• [ASSIGNED TASK]
Could you copy the data that follows exactly as written, but drop the pictures?

• [SOURCE DATA]
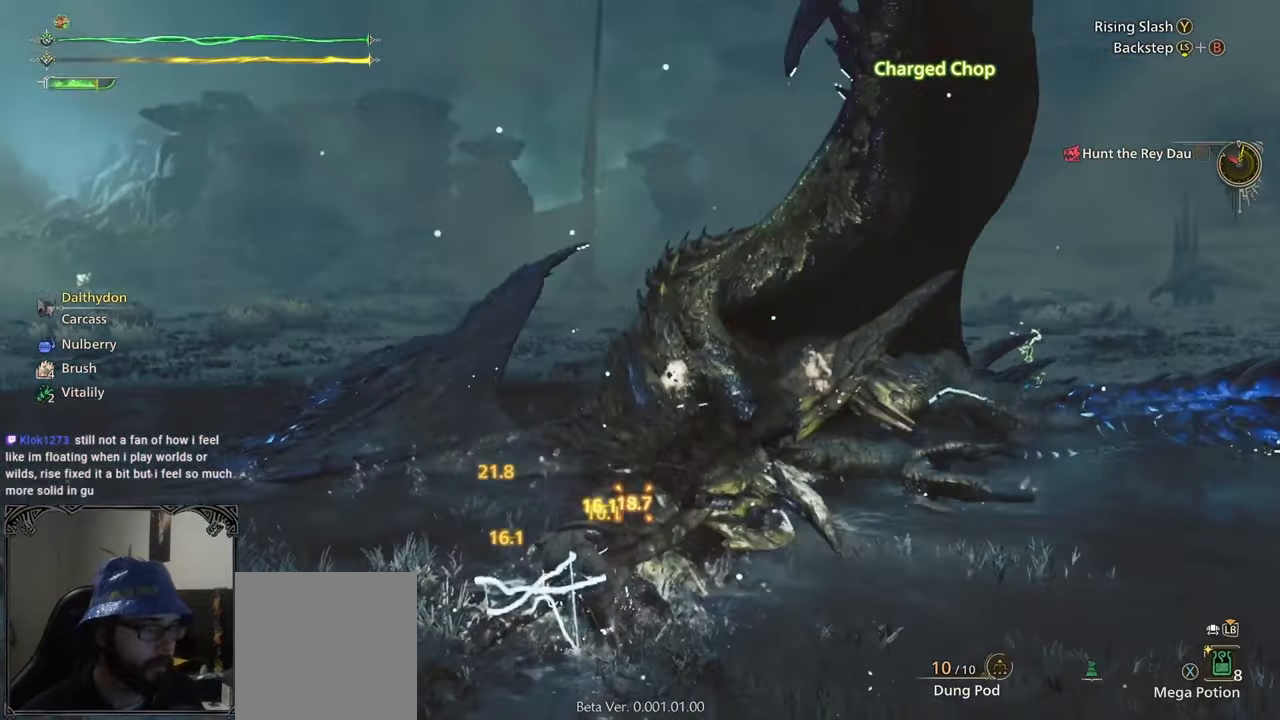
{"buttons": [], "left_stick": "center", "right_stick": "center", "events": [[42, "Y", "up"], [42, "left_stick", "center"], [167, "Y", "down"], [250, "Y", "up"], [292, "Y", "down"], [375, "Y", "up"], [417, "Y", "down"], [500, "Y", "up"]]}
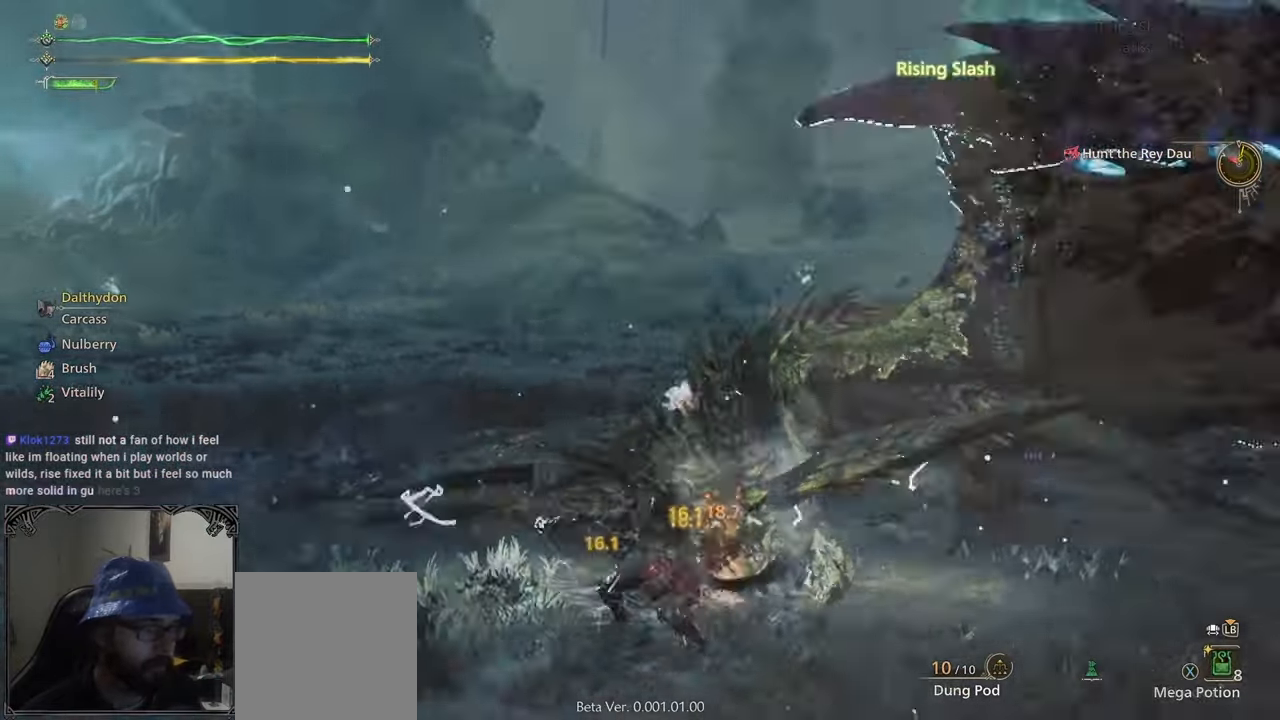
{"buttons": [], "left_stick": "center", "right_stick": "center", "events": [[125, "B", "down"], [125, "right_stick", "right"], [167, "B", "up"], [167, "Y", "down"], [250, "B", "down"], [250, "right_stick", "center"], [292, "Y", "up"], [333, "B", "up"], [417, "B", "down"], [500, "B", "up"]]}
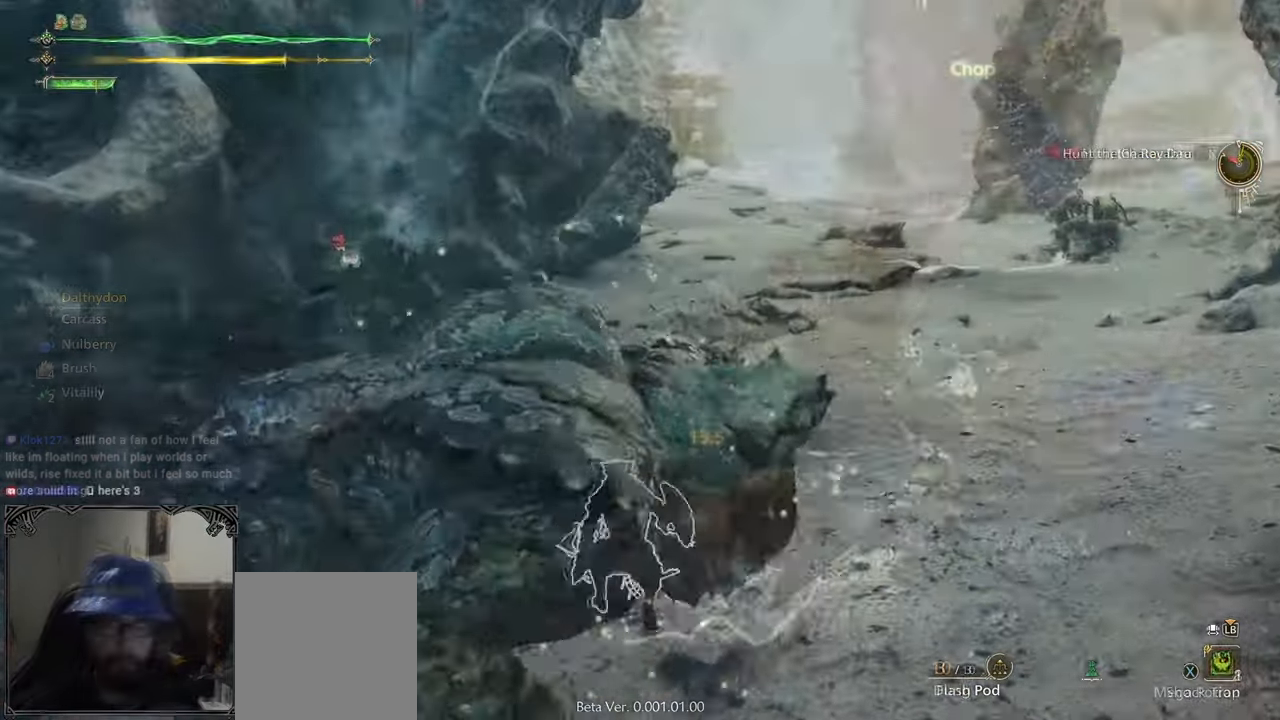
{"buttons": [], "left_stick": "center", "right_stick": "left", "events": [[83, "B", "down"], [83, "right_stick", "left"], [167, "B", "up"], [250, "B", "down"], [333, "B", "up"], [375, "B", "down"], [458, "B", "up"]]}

• [TASK OUTPUT]
{"buttons": [], "left_stick": "center", "right_stick": "center", "events": [[42, "Y", "up"], [42, "left_stick", "center"], [167, "Y", "down"], [250, "Y", "up"], [292, "Y", "down"], [375, "Y", "up"], [417, "Y", "down"], [500, "Y", "up"]]}
{"buttons": [], "left_stick": "center", "right_stick": "center", "events": [[125, "B", "down"], [125, "right_stick", "right"], [167, "B", "up"], [167, "Y", "down"], [250, "B", "down"], [250, "right_stick", "center"], [292, "Y", "up"], [333, "B", "up"], [417, "B", "down"], [500, "B", "up"]]}
{"buttons": [], "left_stick": "center", "right_stick": "left", "events": [[83, "B", "down"], [83, "right_stick", "left"], [167, "B", "up"], [250, "B", "down"], [333, "B", "up"], [375, "B", "down"], [458, "B", "up"]]}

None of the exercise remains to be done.